• Problem requirements:
Find each line in the listing below that contains the string "lens", treating uppercase and lowercase as different, and copy every such line.

*** Recorded data ***

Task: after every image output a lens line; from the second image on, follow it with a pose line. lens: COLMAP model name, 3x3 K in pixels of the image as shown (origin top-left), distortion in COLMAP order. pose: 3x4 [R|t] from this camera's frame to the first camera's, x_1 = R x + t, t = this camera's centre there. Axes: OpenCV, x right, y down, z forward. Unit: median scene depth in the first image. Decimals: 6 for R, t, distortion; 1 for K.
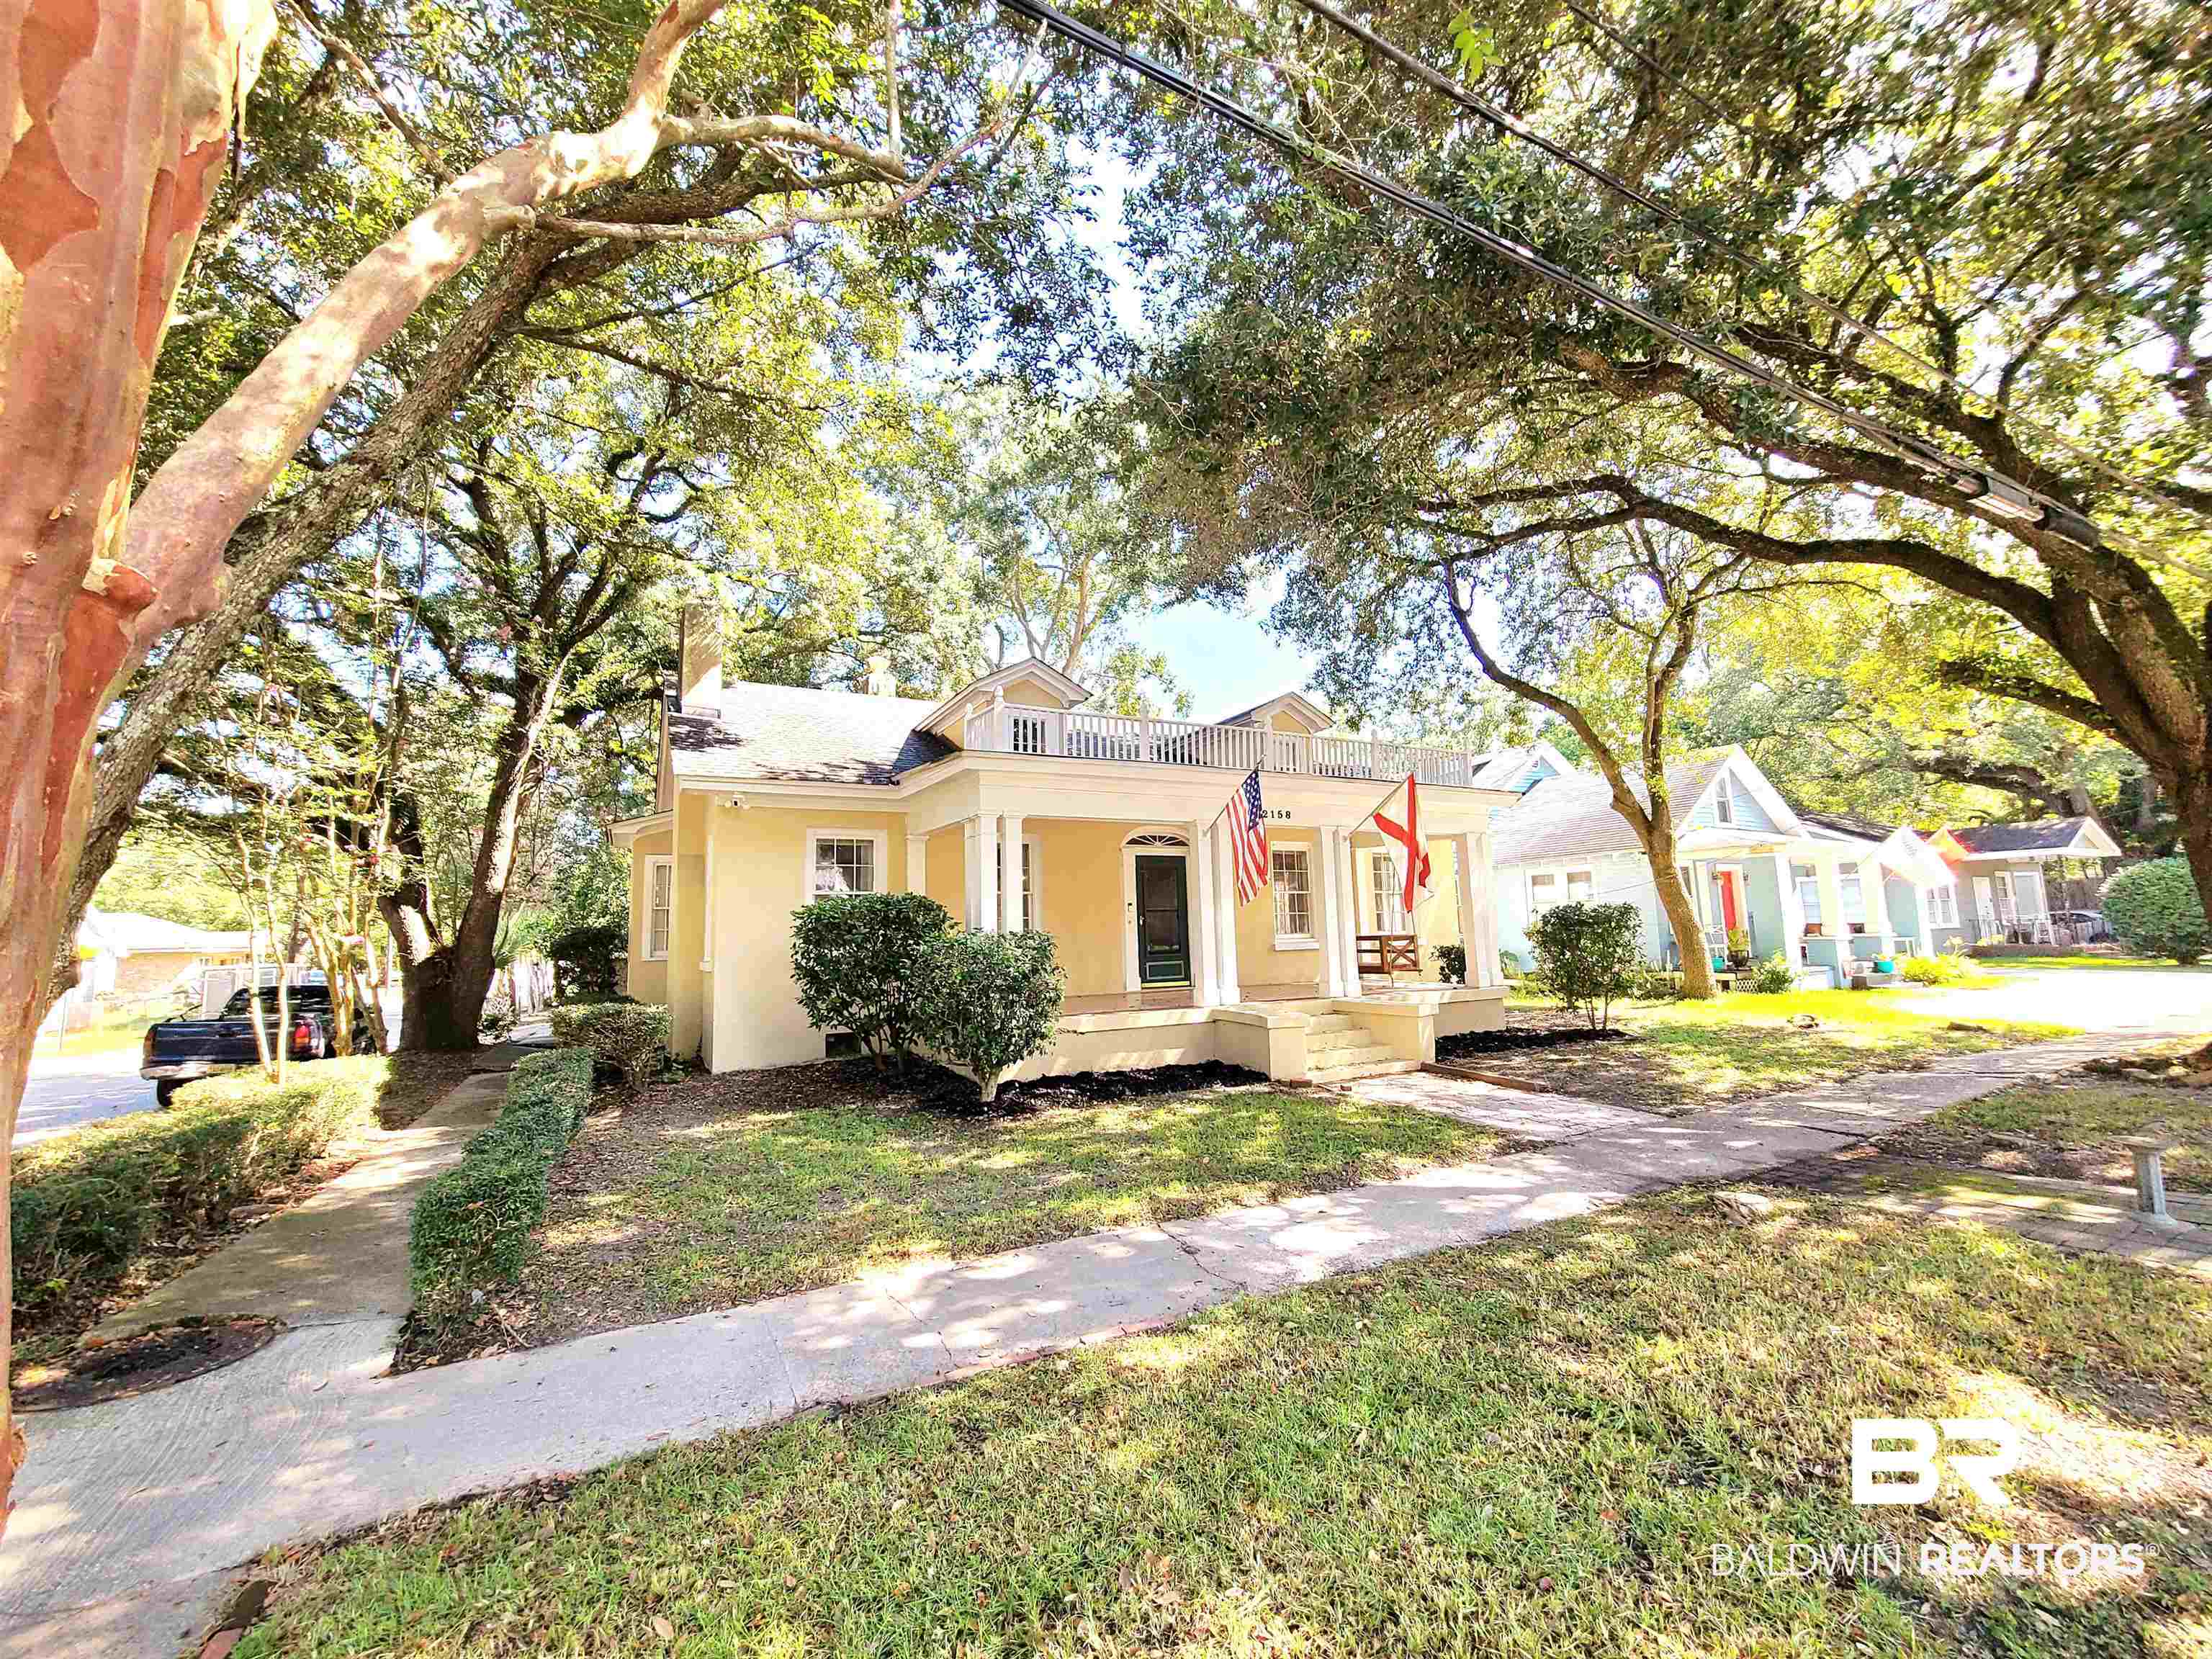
lens RADIAL K [[903.0, 0, 1105.9], [0, 903.0, 818.9], [0, 0, 1]] dist [-0.000801, -0.000392]
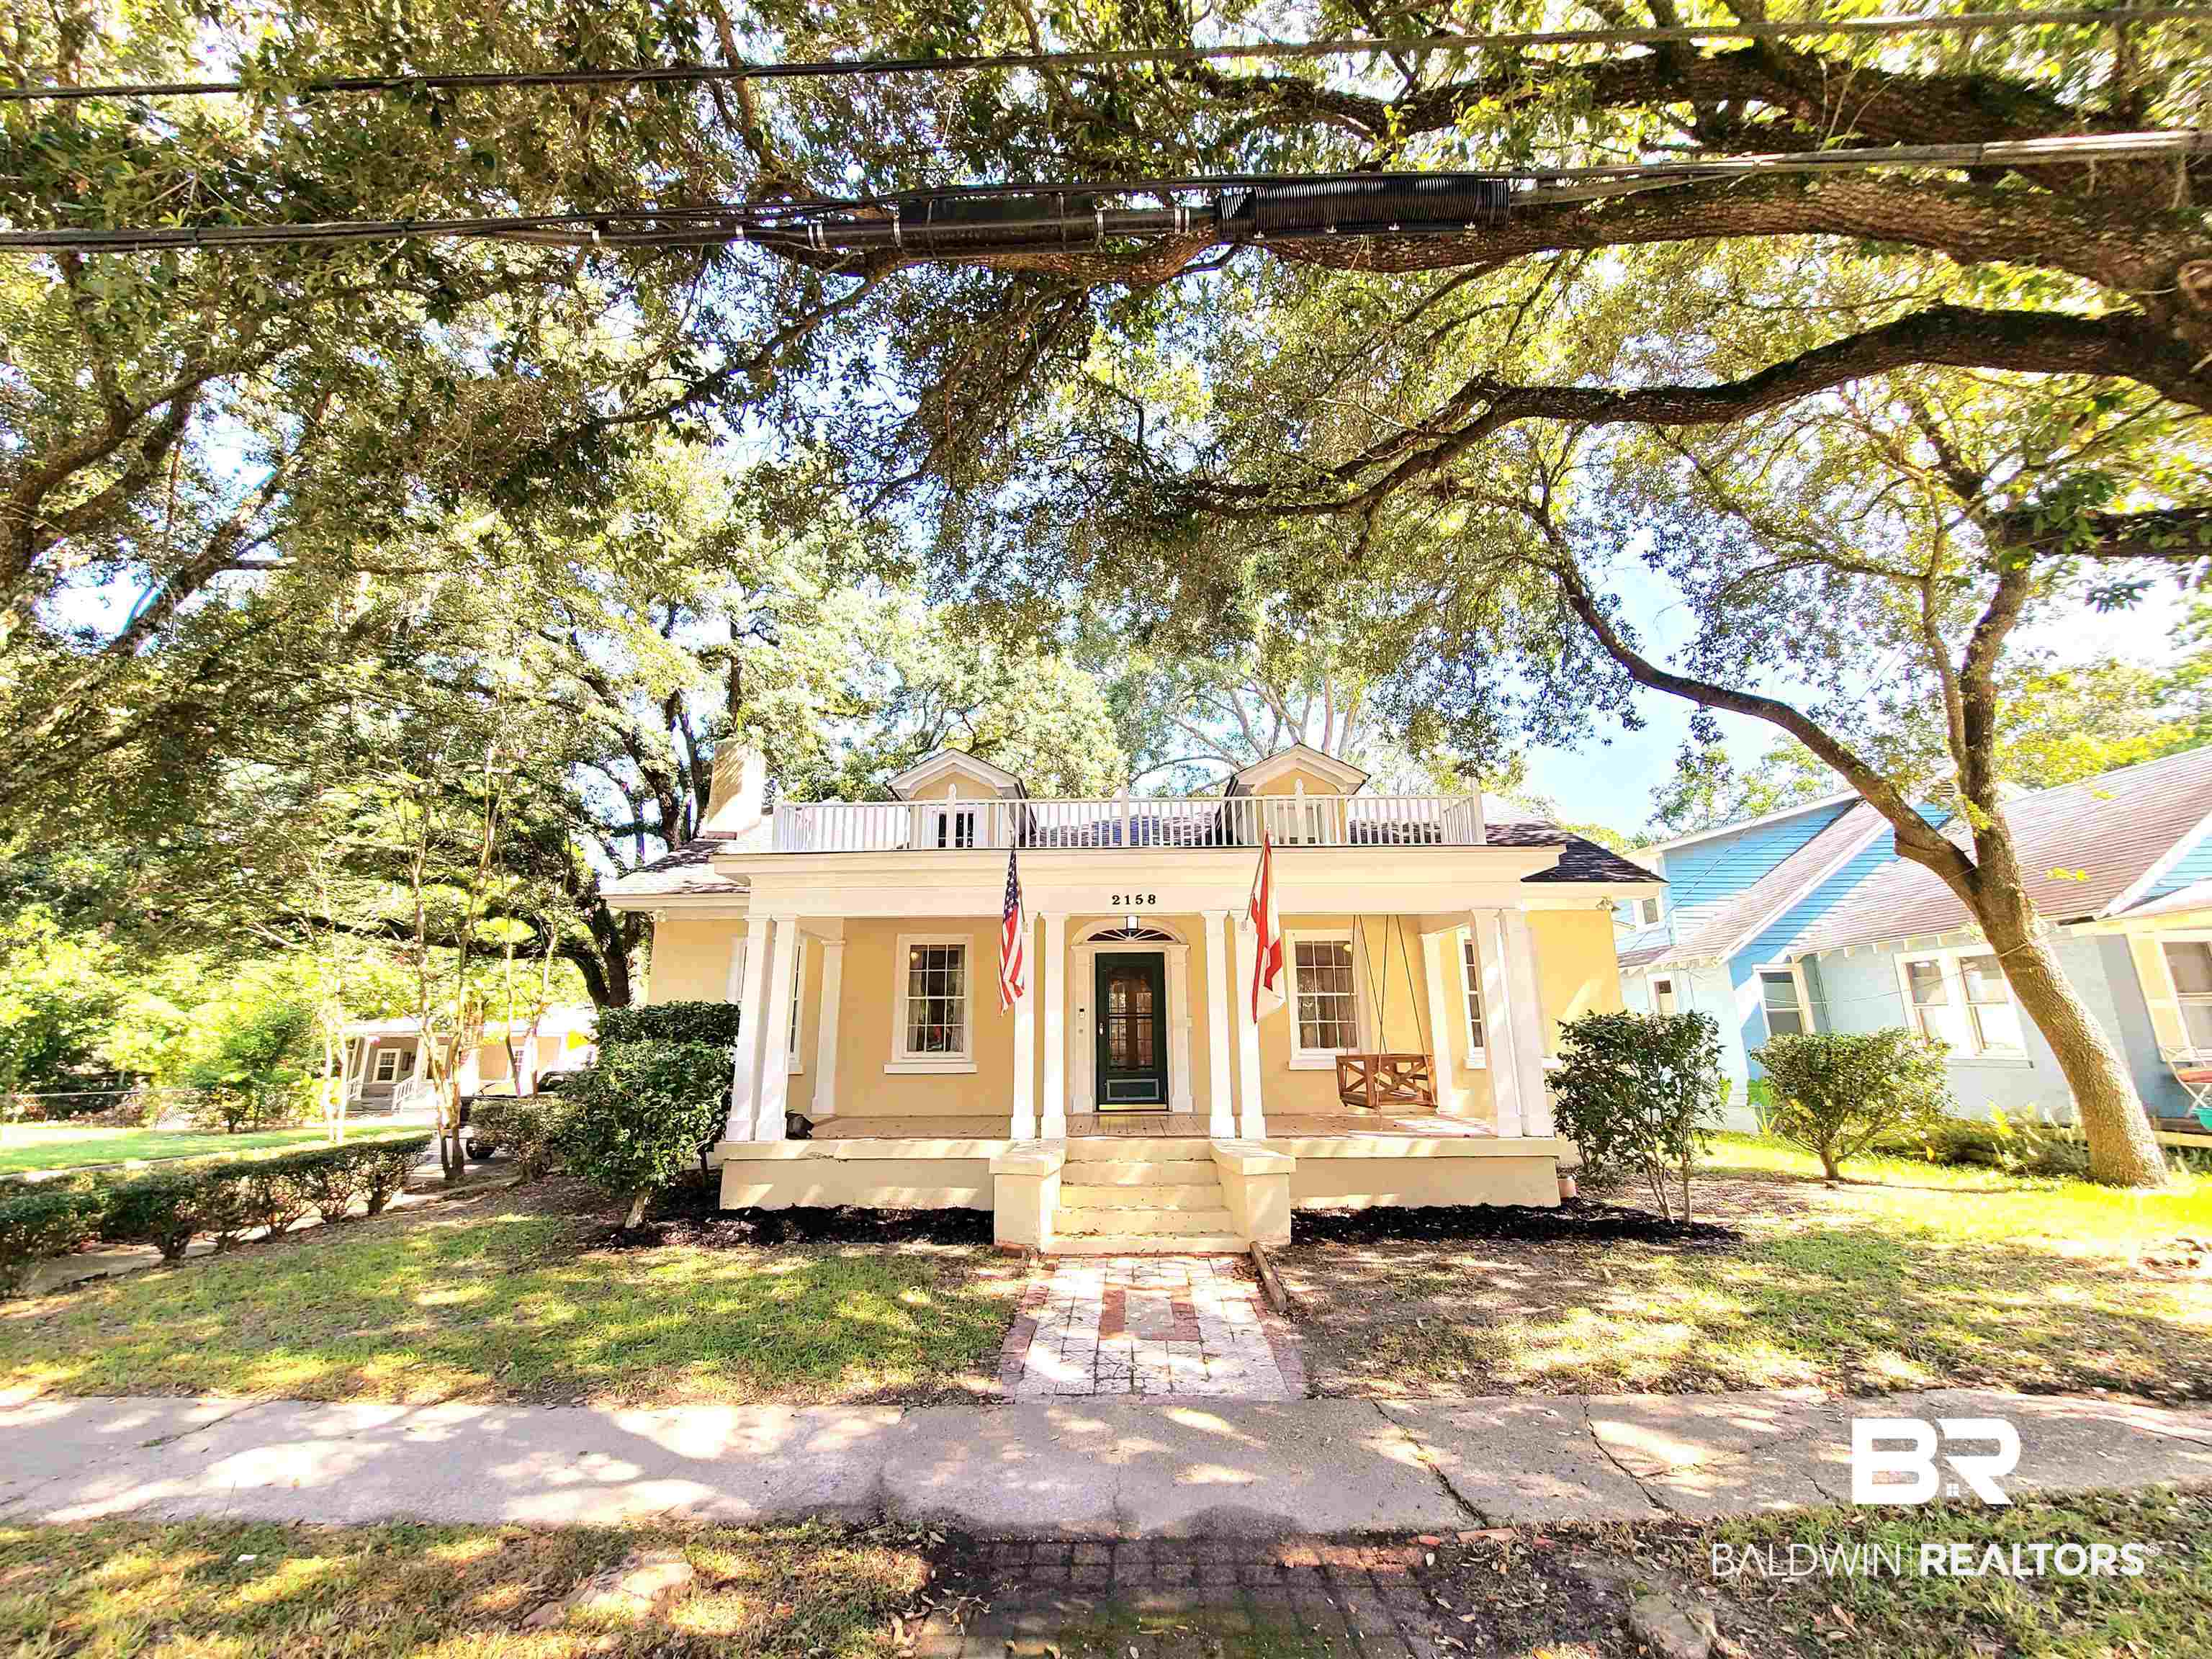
lens RADIAL K [[903.0, 0, 1104.0], [0, 903.0, 818.5], [0, 0, 1]] dist [-0.000801, -0.000392]
pose [[0.874121, -0.099462, -0.475416, 0.521585], [0.047297, 0.991587, -0.120489, 0.018585], [0.483400, 0.082836, 0.871471, 0.257157]]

*** End of Recorded data ***

• Response to the exercise:
Task: after every image output a lens line; from the second image on, follow it with a pose line. lens: COLMAP model name, 3x3 K in pixels of the image as shown (origin top-left), distortion in COLMAP order. pose: 3x4 [R|t] from this camera's frame to the first camera's, x_1 = R x + t, t = this camera's centre there. Axes: OpenCV, x right, y down, z forward. Unit: median scene depth in the first image. Decimals: 6 for R, t, distortion; 1 for K.
lens RADIAL K [[903.0, 0, 1105.9], [0, 903.0, 818.9], [0, 0, 1]] dist [-0.000801, -0.000392]
lens RADIAL K [[903.0, 0, 1104.0], [0, 903.0, 818.5], [0, 0, 1]] dist [-0.000801, -0.000392]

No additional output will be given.